Today is our chance to take a stand and make a statement.

The writers of Atlas Shrugs in Brooklyn commend candidates of reform and wish them well in the elections. We also encourage all of our readers to vote if they have not done so already.

With major events taking place today and updates coming regularly, we ask you to stick with Atlas as we feature continuing commentary and coverage of Election 2010.

We will have analysis throughout the week of the fallout, developments and the triumphs of today.

  1. I'm afraid it's "All Over" and "All is lost", even if it looks like we've had a big win permalink
    November 2, 2010 2:40 pm

    The American Periclean Era is done, but maybe a new grand era may emerge. Let’s hope and pray, and sing…

    All alone in the moonlight
    I can smile like the old days,
    I[t] was beautiful then. I remember
    The time I knew what happiness was
    Let the memory live again….
    [From ALW]

  2. For Those Who Haven't Yet Voted........ permalink
    November 2, 2010 3:04 pm

    Please, just remember one TEA PARTY thing, that does mean reform:


  3. Nominee For “Top Catalyst For Reform Of The Brooklyn Republican Party” permalink
    November 2, 2010 8:04 pm

    We would suggest that in 2010 one candidate stood out above the rest as a catalyst for reform in the Republican Party in Brooklyn. That candidate did not run in any Republican Primary, indeed that candidate was not registered in the Republican Party, nor did that candidate run on the Republican line or with any of the Republican candidates. Nonetheless, there was one candidate that unintentionally and irreversibly did change the nature of Republican politics in Brooklyn. That candidate was Michael DiSanto, certainly a significant catalytic converter to clean the air inside the Republican Party.
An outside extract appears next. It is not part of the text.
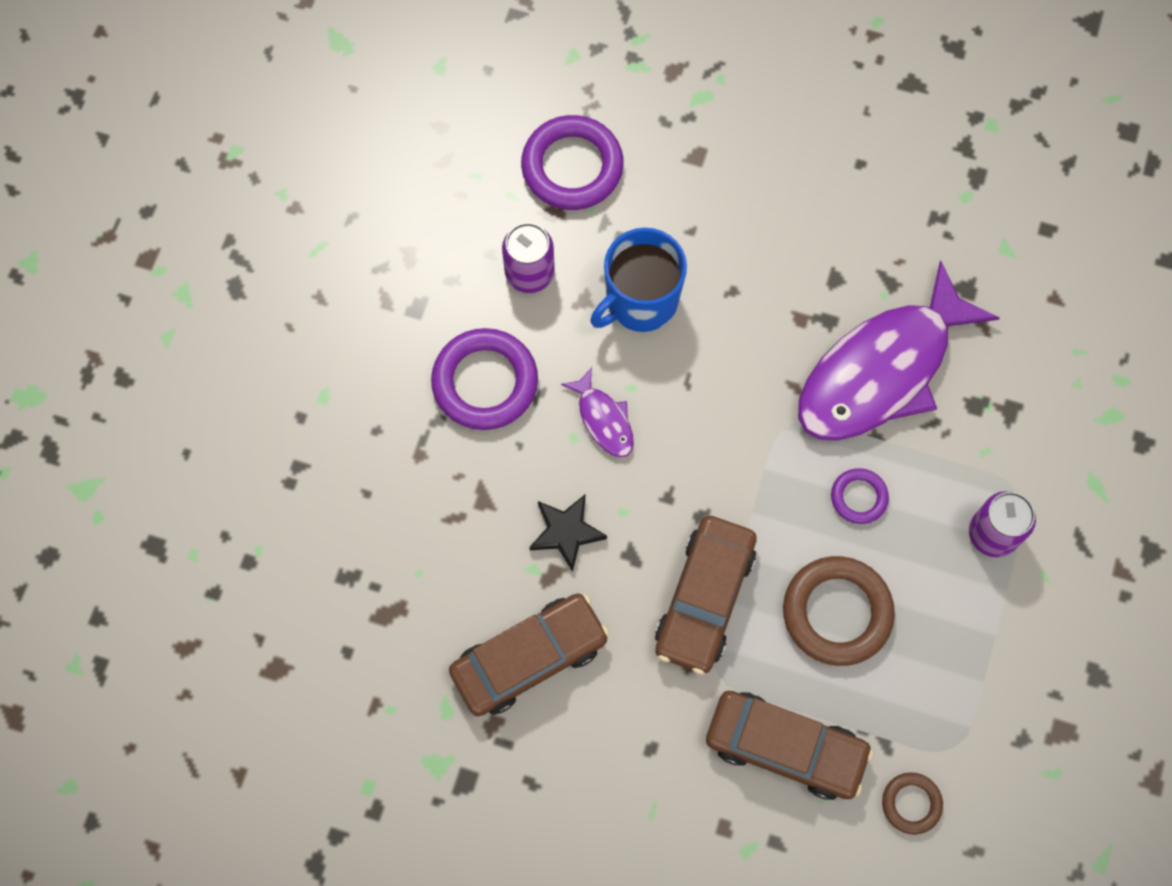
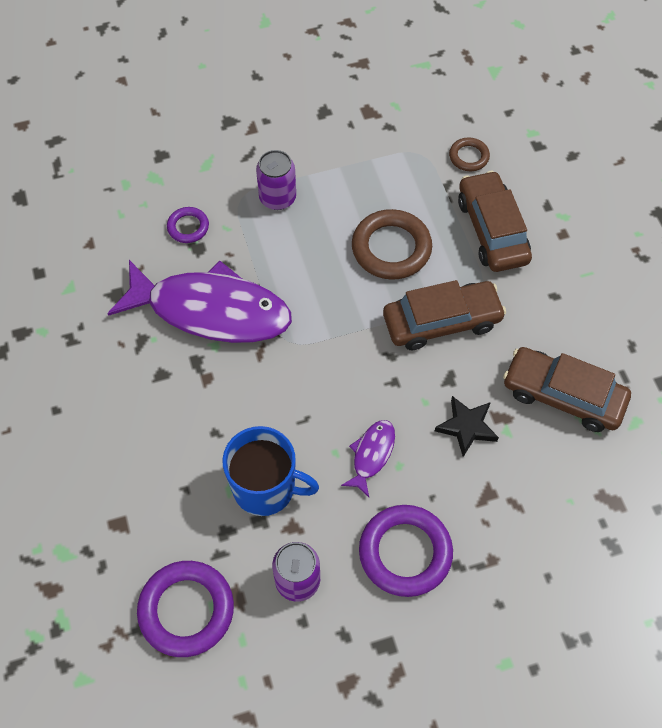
camera: 125 degrees left, 10 degrees down
purple ring [831,468,889,524] -> purple ring moved to [167,207,209,243]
    Lest anyone attack us for electioneering on behalf of the Democratic Candidate for State Senate Michael DiSanto, we have withheld this comment until the close of voting.

    Early in 2010 we posted the following as “Wag-the-Dog” on February 16th, these were some of the key points that we pointed out at the time.

    “…Speaking of Democrats…up popped the name Mike DiSanto … the young man supposedly trying to get the Democrat nomination to run against State Senator Martin Golden. …DiSanto “had his heart in the right place” and would learn how to present himself like a real candidate “soon enough.” …DiSanto’s the only candidate to have reached out …and that counted for something…. Mike D [] does seem to have his head on straight— NYU Business School and all that kind of stuff— but he is quite new and raw to the ways of politics in Brooklyn.
    He plans to run a solid, good government, centrist campaign, and leave it up to the incumbent to harp on the routine heavy social conservative stuff that gets put out around election time. Then young Mike thinks he’ll be able to counter-punch with rational centrist versions on those issues that he thinks the majority of people can, and in many cases really do, support. He’s not comfortable with labels and believes that an ability to work across the aisle is essential to unclogging the NY State Senate and fixing a generally dysfunctional Albany.
    …Mike DiSanto seems to be a man with a plan, although it is one put together by an amateur. The prospective candidate has already been working some Dem fat-cats in Manhattan…and promised to talk to me again, before too long.

    In the same posting we noted that we had :
    “… been trying to get in touch with another Democrat whose name has been mentioned in connection with a possible run against the Republican incumbent, Justin Lee Brannan….”

    DiSanto did largely follow through on that early promise. With the support of Ralph Perfetto, DiSanto made his way onto the Democratic ballot as the Democrats’ first nominee against State Senator Marty Golden for any of his races for re-election.

    As a result of DiSanto’s campaign, for the first time since his first election, Marty Golden had to run on a contested ballot along with his fellow Republicans in Brooklyn. By itself, that was a major step forward in the reform of the Brooklyn GOP. Marty Golden was actually forced to enter and support campaigns for Republican candidates across all of Brooklyn, some in their primaries and most during their general election campaigns.

    Again, hats off to Democrat Mike DiSanto for his major contribution to our Grand Old Party in Brooklyn.